(Saved entries)
******

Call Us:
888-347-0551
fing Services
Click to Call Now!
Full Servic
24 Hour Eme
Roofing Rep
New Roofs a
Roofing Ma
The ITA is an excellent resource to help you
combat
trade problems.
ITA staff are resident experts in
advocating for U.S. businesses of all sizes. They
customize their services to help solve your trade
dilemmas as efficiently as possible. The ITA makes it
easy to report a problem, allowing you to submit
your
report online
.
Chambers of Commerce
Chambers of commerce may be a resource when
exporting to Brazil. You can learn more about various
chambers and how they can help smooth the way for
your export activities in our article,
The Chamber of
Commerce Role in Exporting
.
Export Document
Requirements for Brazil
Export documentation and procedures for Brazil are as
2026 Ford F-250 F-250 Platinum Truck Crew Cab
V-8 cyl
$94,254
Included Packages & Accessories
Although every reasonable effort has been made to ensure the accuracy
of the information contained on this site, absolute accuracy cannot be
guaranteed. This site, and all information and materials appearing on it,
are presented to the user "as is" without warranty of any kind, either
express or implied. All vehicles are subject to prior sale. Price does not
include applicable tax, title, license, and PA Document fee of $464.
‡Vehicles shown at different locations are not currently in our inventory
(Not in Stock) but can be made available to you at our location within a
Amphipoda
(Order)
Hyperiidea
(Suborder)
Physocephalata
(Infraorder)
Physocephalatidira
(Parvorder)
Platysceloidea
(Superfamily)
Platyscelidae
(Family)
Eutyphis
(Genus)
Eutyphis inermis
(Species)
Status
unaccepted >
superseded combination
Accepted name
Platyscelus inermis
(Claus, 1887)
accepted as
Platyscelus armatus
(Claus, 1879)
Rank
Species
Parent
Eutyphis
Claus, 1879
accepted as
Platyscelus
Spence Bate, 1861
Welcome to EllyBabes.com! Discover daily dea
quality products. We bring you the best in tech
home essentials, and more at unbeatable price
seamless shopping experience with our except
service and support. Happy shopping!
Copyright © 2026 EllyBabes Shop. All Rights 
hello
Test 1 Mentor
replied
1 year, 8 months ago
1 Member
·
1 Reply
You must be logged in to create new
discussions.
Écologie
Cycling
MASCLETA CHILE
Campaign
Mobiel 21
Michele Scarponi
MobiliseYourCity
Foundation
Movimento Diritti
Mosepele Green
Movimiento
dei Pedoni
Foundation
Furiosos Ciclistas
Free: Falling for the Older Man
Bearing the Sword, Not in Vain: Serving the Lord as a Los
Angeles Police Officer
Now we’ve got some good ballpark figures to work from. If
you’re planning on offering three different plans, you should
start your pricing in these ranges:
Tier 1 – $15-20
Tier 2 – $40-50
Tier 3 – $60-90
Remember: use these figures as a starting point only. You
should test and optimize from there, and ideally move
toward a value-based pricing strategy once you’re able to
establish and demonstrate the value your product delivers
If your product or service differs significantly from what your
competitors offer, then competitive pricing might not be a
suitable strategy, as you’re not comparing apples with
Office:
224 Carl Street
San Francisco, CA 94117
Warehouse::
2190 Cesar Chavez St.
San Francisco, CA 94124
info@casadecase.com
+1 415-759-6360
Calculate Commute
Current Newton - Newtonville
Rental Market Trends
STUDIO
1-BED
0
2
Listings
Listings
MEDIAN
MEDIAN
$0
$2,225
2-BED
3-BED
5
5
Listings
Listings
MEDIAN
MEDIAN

******

* _What needs to be done_: Only a number is expected in response: how many lines of the records above include the word "different".

* _Solution for this problem_: 2